Il Punto
Davanti a Pd e Udc la nuova sfida della responsabilità nazionale
21 maggio 2010
Se l'opposizione al governo Berlusconi si sostiene su tre gambe (Pd, Udc e Italia dei Valori), le prime due sono chiamate a compiere scelte difficili. L'Udc a Todi e il Pd nell'assemblea di Roma devono rispondere agli stessi interrogativi: quale posizione prendere rispetto alla manovra correttiva che il governo sta attuando. La terza gamba, quella di Di Pietro, la sua scelta l'ha già fatta con il solito dinamismo spregiudicato: da un lato ha presentato una sorta di contro-manovra che ha l'effetto immediato di incalzare il Pd da sinistra; dall'altro ha appoggiato la Lega e Calderoli sul cosiddetto federalismo «demaniale».

Ma per restare all'opposizione che si definisce riformista o moderata, Pd e Udc, non c'è dubbio che quei 28 miliardi di euro da recuperare scuotono anche i quartieri generali di Bersani e Casini. È come se un capitolo si fosse chiuso e se ne stesse aprendo un altro. È vero, il vecchio ottimismo di maniera del centrodestra è ormai una moneta fuori corso. E infatti la linea di Tremonti riconosce la gravità della crisi, resa tale dalla vicenda greca e dagli scossoni nell'intera Europa. Ma anche l'opposizione deve uscire adesso da una «routine» fatta di comodi slogan e di inerzia sostanziale. Stare alla finestra in attesa del peggio, o magari dell'uscita di scena di Berlusconi, rischia di essere non solo un alibi, bensì un errore politico.

Pier Ferdinando Casini è stato il più lesto a considerare la nuova situazione. Il suo «partito della nazione», presentato in queste ore a Todi, è qualcosa più di un passaggio tattico e qualcosa meno di un progetto definitivo. È ingiusto presentarlo come un'astuzia per coprire il reingresso dell'Udc nell'area di governo, magari in cambio di un paio di ministeri. Semmai è il primo tentativo, da parte di una forza d'opposizione, di fare i conti con la sfida della responsabilità nazionale. Una sfida che al momento tende a coinvolgere in forme non dissimili i partiti di governo e quelli d'opposizione.

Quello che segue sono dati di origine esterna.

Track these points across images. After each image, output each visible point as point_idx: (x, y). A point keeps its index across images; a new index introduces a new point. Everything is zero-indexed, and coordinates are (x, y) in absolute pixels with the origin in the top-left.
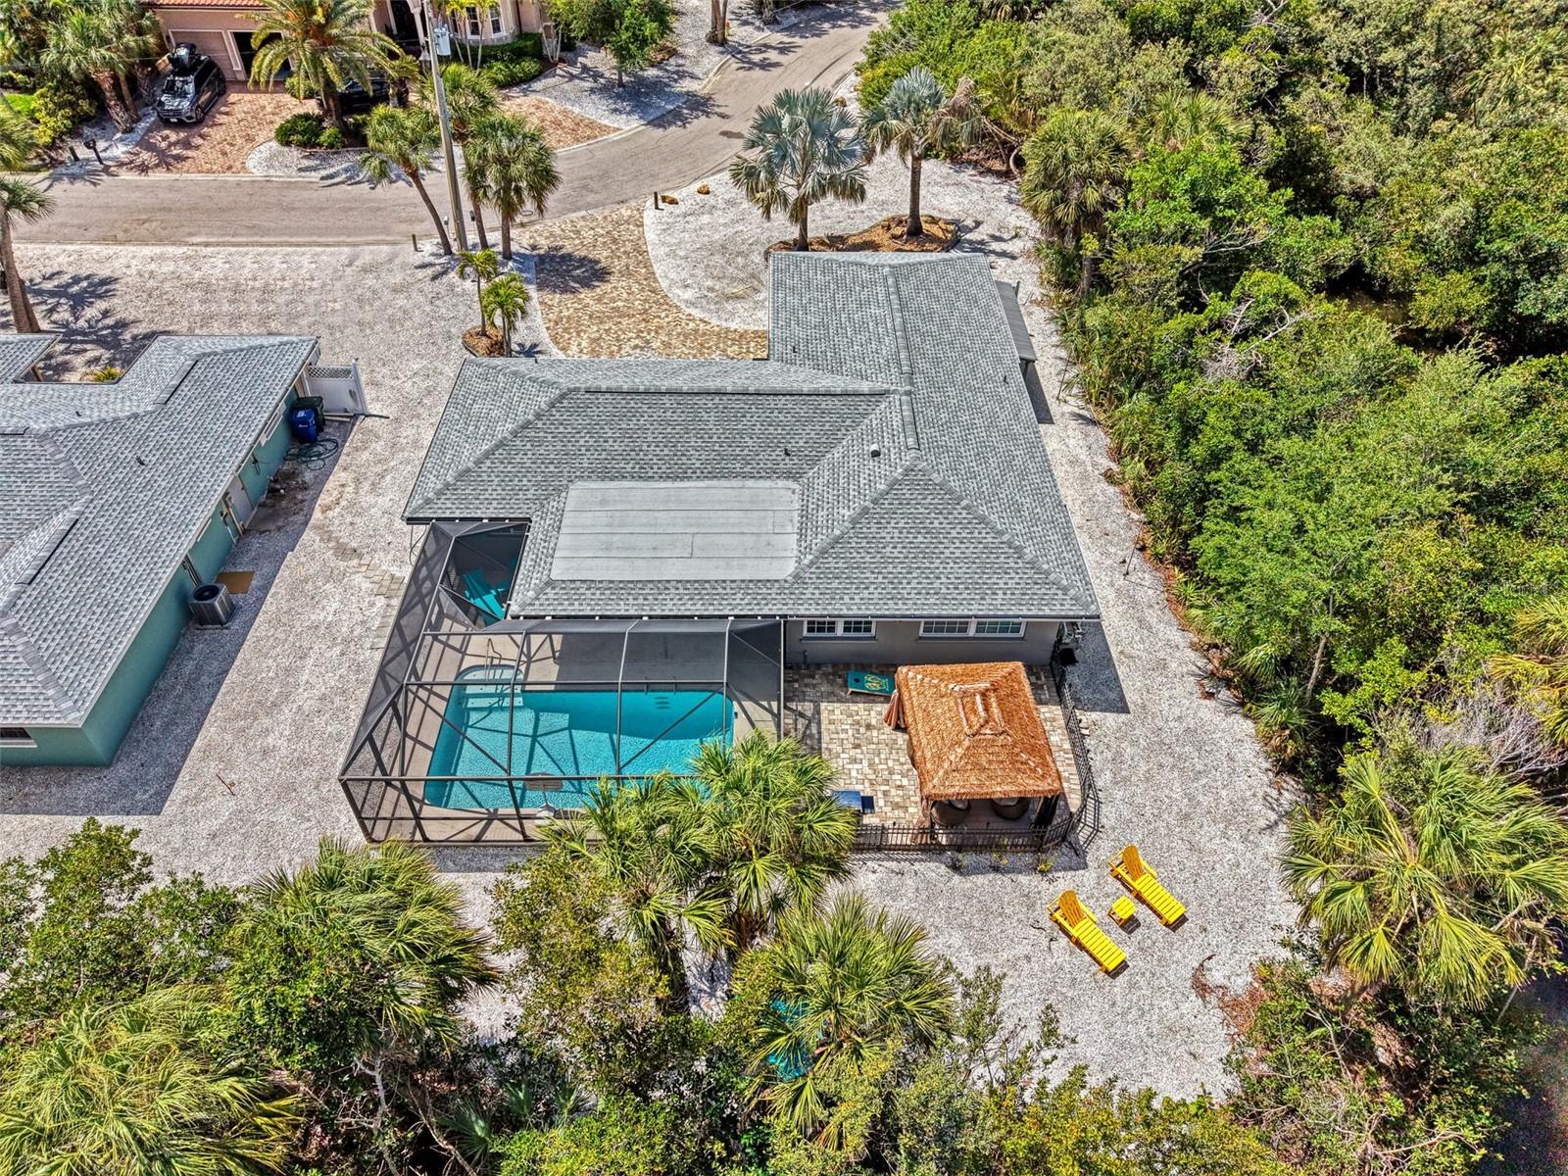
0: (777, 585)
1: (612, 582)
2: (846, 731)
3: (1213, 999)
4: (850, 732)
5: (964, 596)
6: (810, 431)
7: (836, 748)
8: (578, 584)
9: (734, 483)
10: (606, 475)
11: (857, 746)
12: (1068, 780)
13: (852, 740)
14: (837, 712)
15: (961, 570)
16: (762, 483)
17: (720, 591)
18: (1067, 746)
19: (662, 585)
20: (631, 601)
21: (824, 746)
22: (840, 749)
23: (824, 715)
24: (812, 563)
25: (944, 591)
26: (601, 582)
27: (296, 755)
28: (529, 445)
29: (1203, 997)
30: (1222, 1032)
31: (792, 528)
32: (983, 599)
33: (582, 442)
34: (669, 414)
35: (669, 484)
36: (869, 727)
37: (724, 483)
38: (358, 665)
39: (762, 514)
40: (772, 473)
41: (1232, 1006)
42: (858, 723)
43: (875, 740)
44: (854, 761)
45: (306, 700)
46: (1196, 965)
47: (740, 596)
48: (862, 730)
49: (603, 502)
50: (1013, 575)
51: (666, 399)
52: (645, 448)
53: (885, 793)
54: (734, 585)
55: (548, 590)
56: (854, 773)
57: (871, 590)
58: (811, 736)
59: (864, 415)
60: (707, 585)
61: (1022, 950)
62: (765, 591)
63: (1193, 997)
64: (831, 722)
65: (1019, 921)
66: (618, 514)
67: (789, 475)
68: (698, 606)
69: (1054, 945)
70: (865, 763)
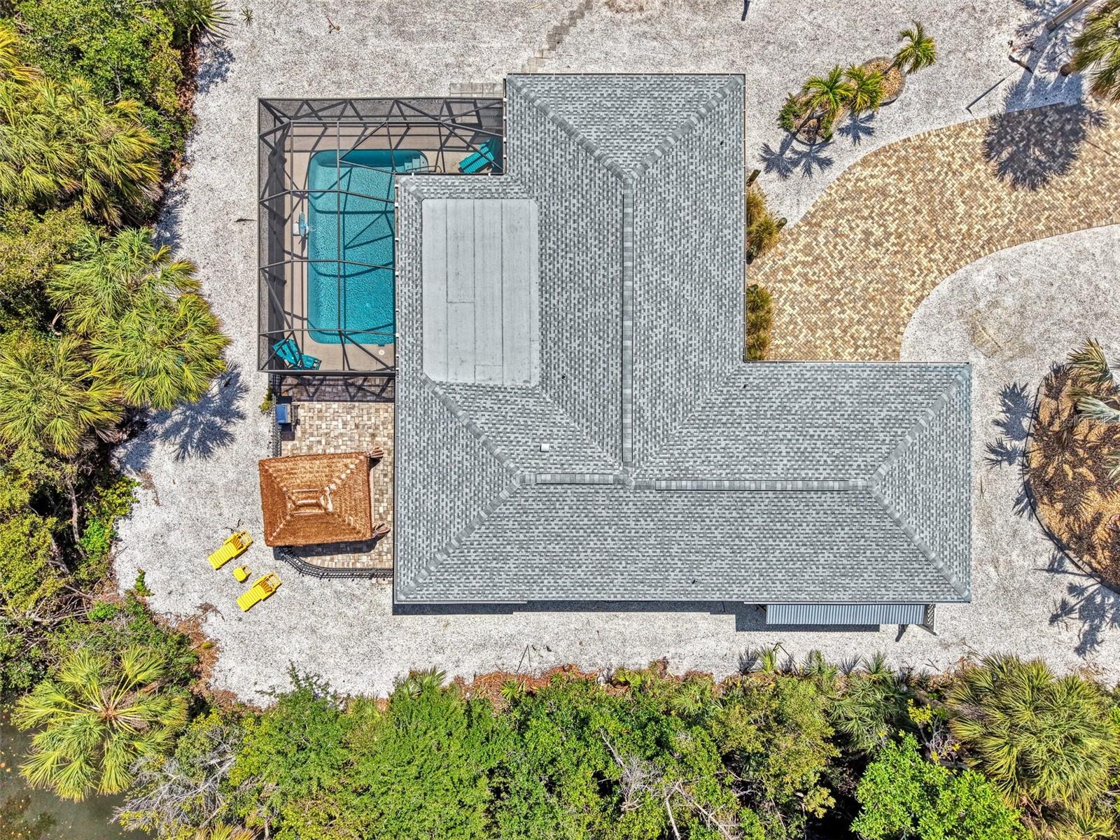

Oggi non è all'ordine del giorno alcun esecutivo di «salute pubblica» o di unità nazionale. Ma alludere a un «partito della nazione» (che naturalmente non potrà essere una mera riedizione dell'Udc con il suo 5 per cento di voti) significa mandare un messaggio piuttosto chiaro a chi vuole intendere: se c'è o ci sarà nei prossimi tempi un'emergenza davvero «nazionale», di natura economica e sociale, il partito centrista farà la sua parte. In forme che adesso non si possono prevedere, ma che potrebbero segnare il superamento degli attuali equilibri ingessati da anni.

Si dirà che per l'Udc è abbastanza semplice compiere una scelta di questo tipo, visto che i suoi elettori hanno un orientamento moderato e le loro ansie sono provocate semmai dalle alleanze a sinistra. In realtà non c'è nulla di scontato in questo momento. Anche nel centrodestra la coesione intorno al rigore di Tremonti, forte del suo asse con Bossi, è tutta da dimostrare. Per cui il maggior partito d'opposizione, il Pd, si trova davanti al bivio. La strada più facile è dire «no» all'austerità governativa. La via più innovativa consiste nel raccogliere la sfida della responsabilità. Il che pone a Bersani più problemi di quanti ne ponga a Casini. Ma anche gli esiti della svolta sarebbero più significativi. Se l'opposizione scegliesse di sostenere la manovra, o almeno di non combatterla, la politica italiana potrebbe cambiare volto nel giro di un anno o due.